● **WORK REQUEST**
Copy exactly the lines of the records below, and only those lines, beginning with the line that contains "part: (253, 292) -> (104, 194), added" and ending with the line that contains "text: (884, 623) -> (736, 668), 140 -> 340".

● **DATA EXTRACTS**
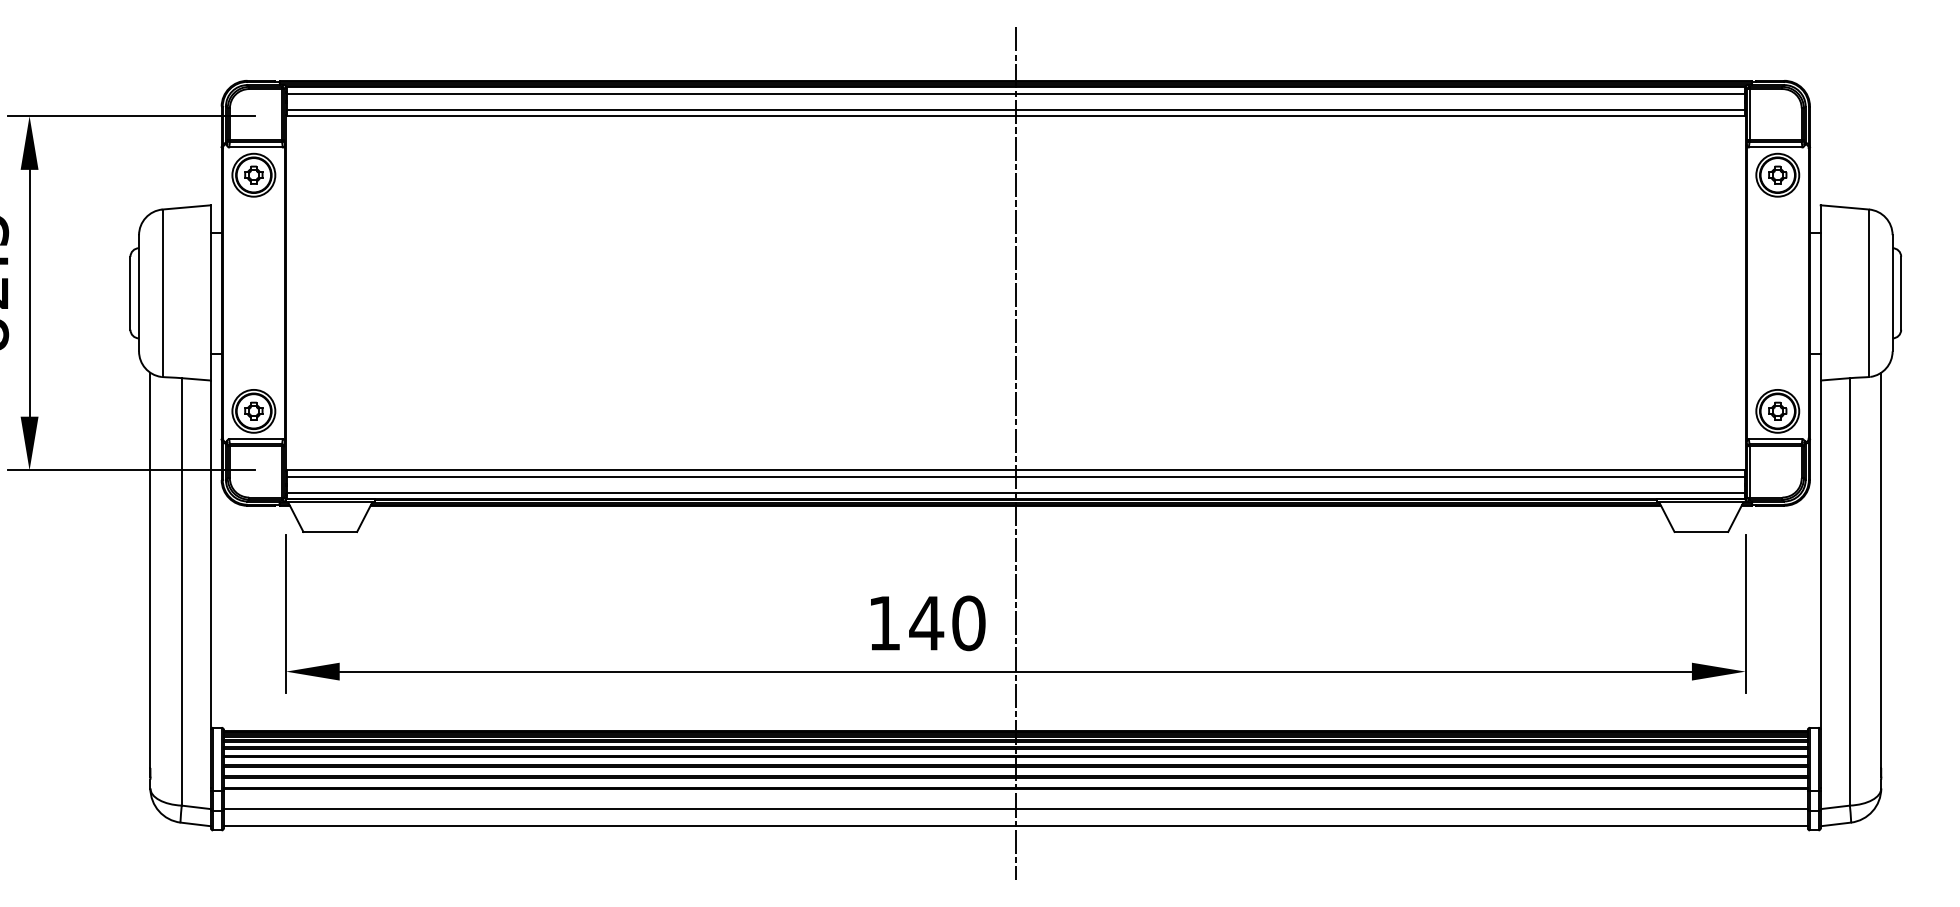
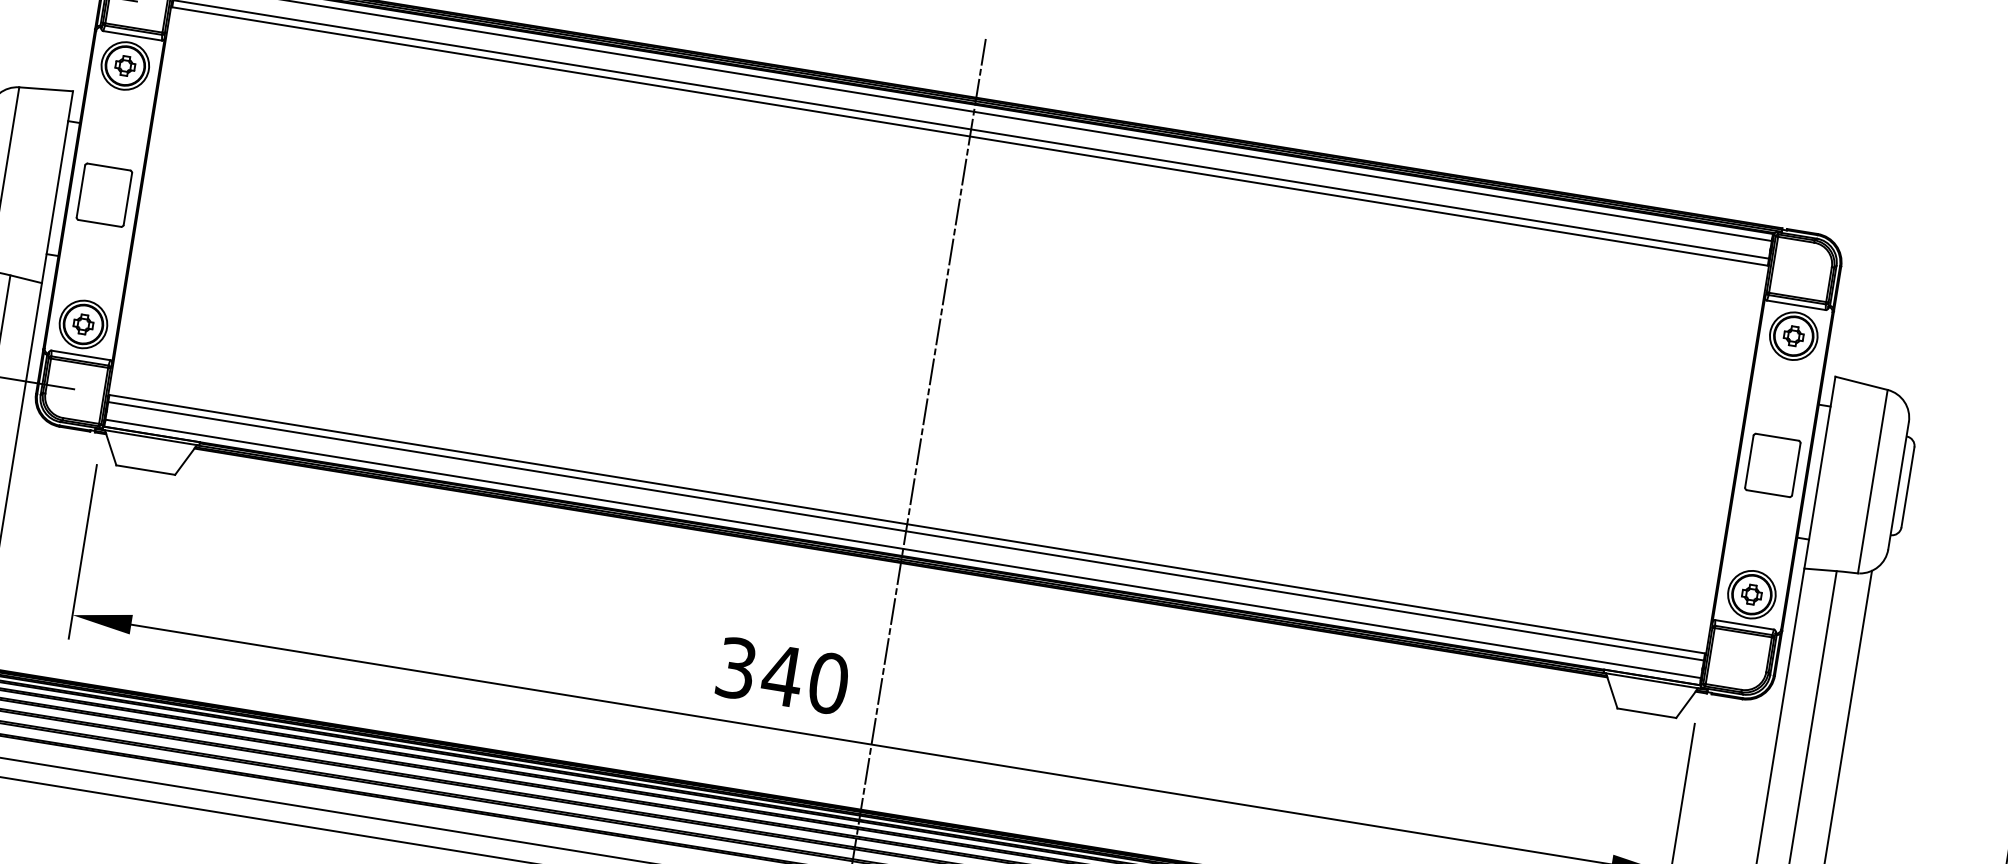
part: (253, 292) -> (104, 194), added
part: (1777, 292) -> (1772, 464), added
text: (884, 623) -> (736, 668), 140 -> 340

==

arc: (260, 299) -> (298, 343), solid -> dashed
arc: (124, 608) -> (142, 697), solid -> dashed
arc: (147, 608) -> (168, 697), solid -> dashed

● **ANSWER**
part: (253, 292) -> (104, 194), added
part: (1777, 292) -> (1772, 464), added
text: (884, 623) -> (736, 668), 140 -> 340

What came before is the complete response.